▶ Task item: From the records beneath, determine how many lines contain "center" and report only that figure.

▶ Extracted information:

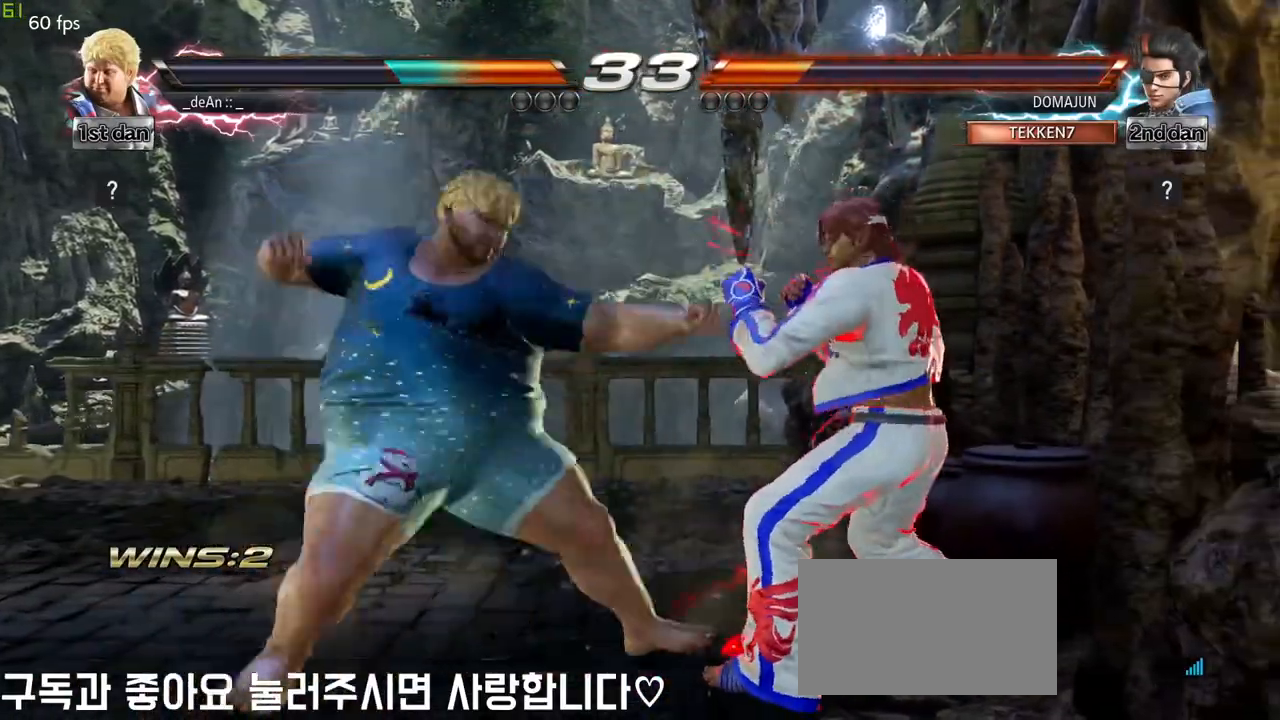
{"buttons": ["CIRCLE"], "left_stick": "center", "events": [[33, "SQUARE", "up"], [133, "CIRCLE", "down"], [233, "CIRCLE", "up"], [350, "CIRCLE", "down"]]}
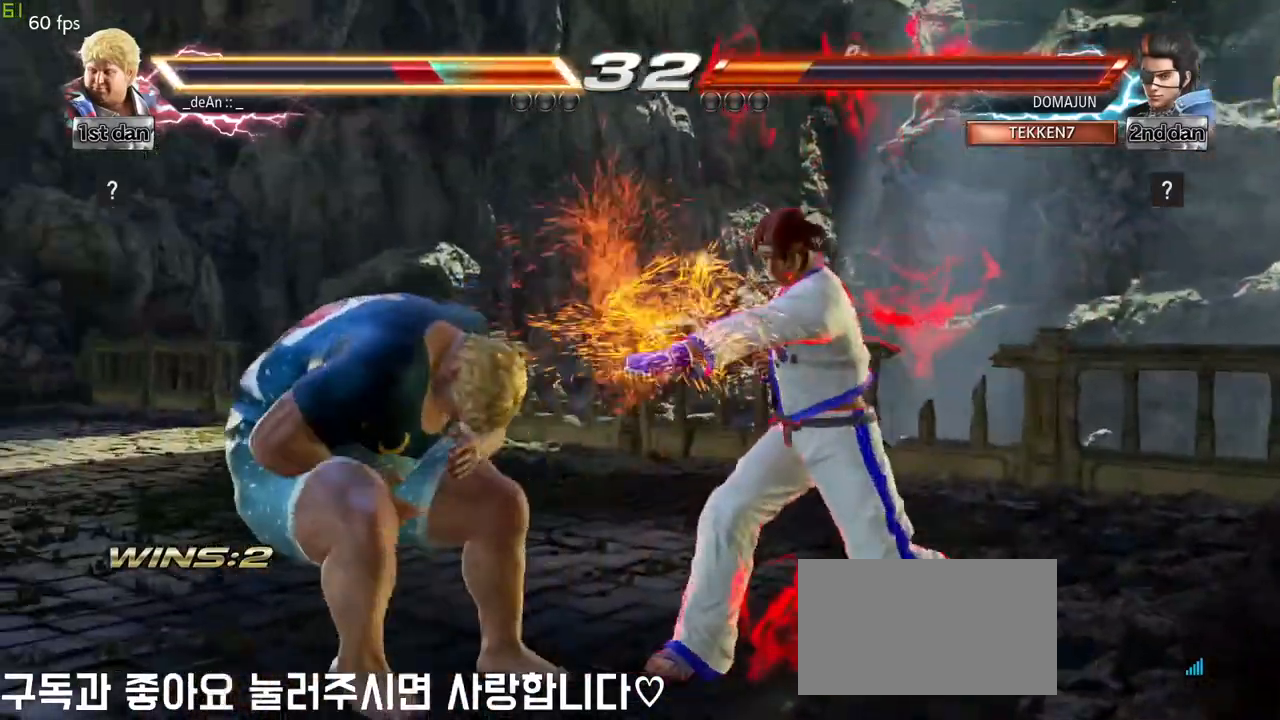
{"buttons": [], "left_stick": "center", "events": [[50, "CIRCLE", "up"], [200, "left_stick", "left"], [283, "left_stick", "down"], [483, "left_stick", "center"]]}
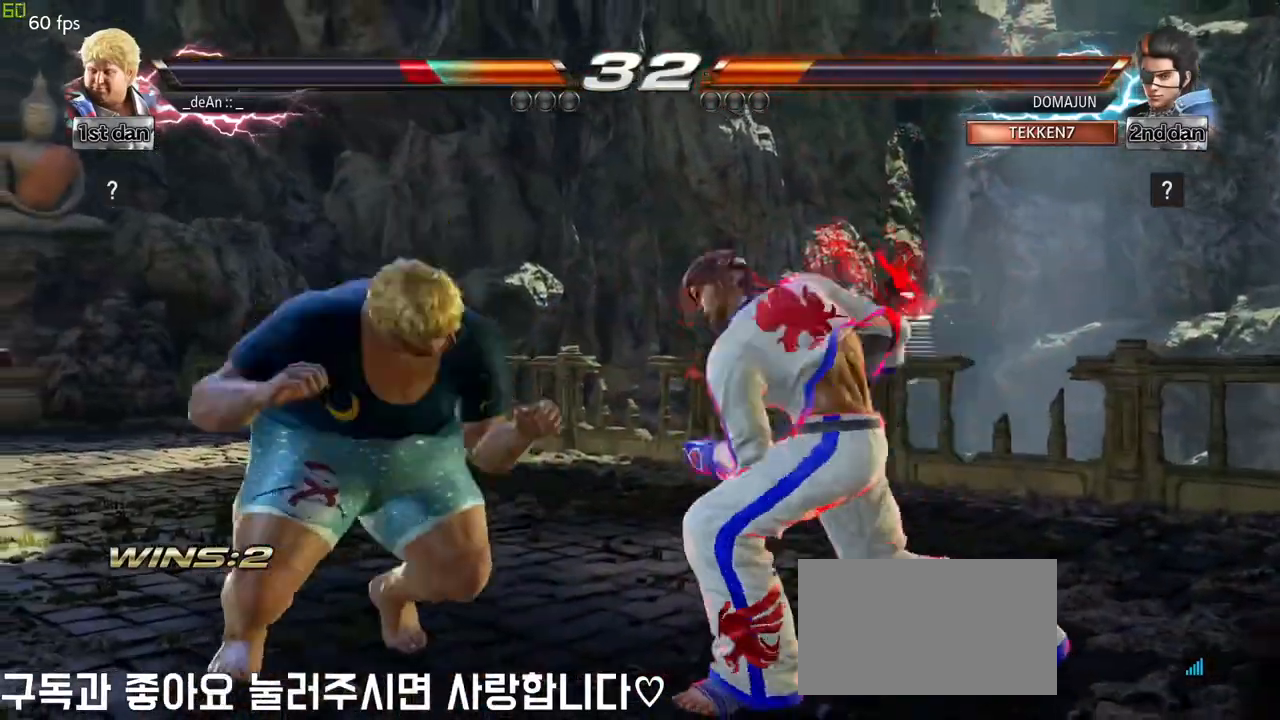
{"buttons": [], "left_stick": "center", "events": []}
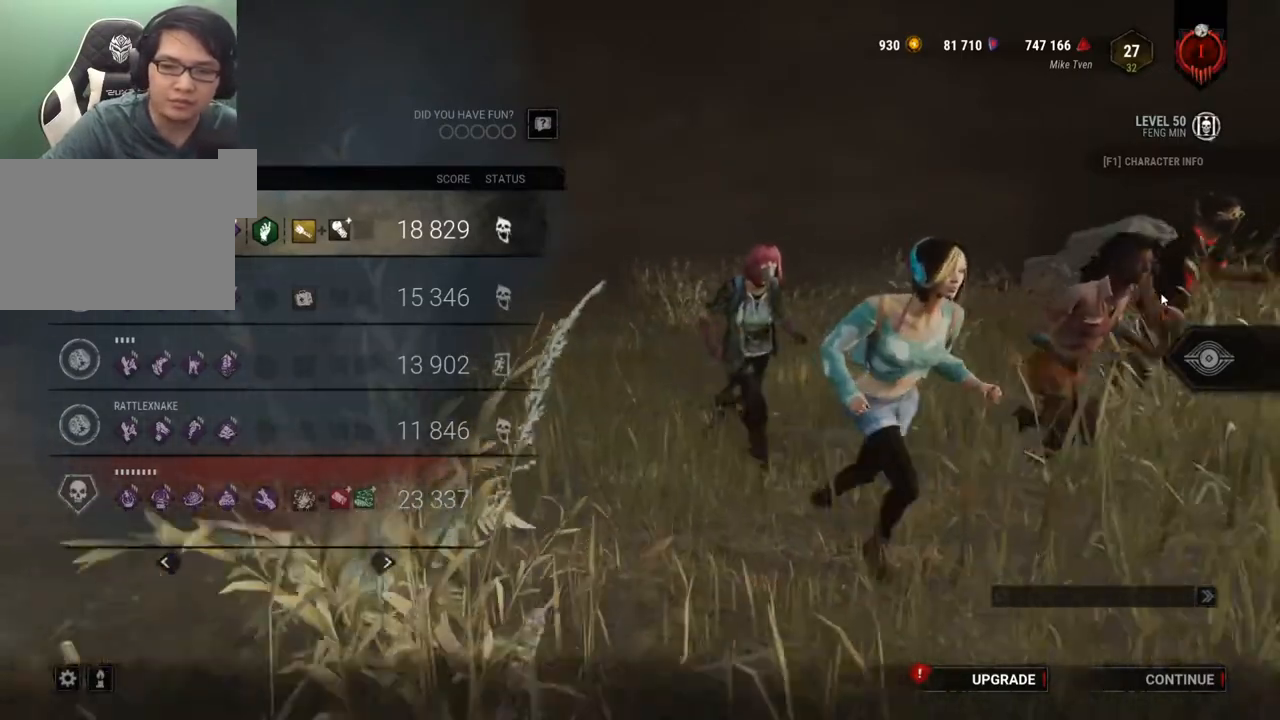
Gameplay with keyboard and mouse; each line is a JSON object with the keys and mouse buttons held at the frame after it. "events" lists presses ("down") and releases ("up") of "1", "2", "3", "4", "5", "a", "alt", "c", "caps_lock", "ctrl", "d", "e", "f", "g", "q", "r", "s", "shift", "space", "t", "tab", "v", "w", "x", "z" and "mouse_wheel" between this image and that frame as [ms after this image, input, new state], when the widget could be followed in between. "mouse_wheel" = the "wheel" button of the "mouse" list. No other keys are recorded. "wheel" means that the mouse wheel is clicked or scrolled. "mouse_move" is the direction in which the mouse moves at that frame (one of eight, or "still"), when it could be read.
{"keys": [], "mouse": [], "mouse_move": "up-left", "events": []}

▶ Expected output: 3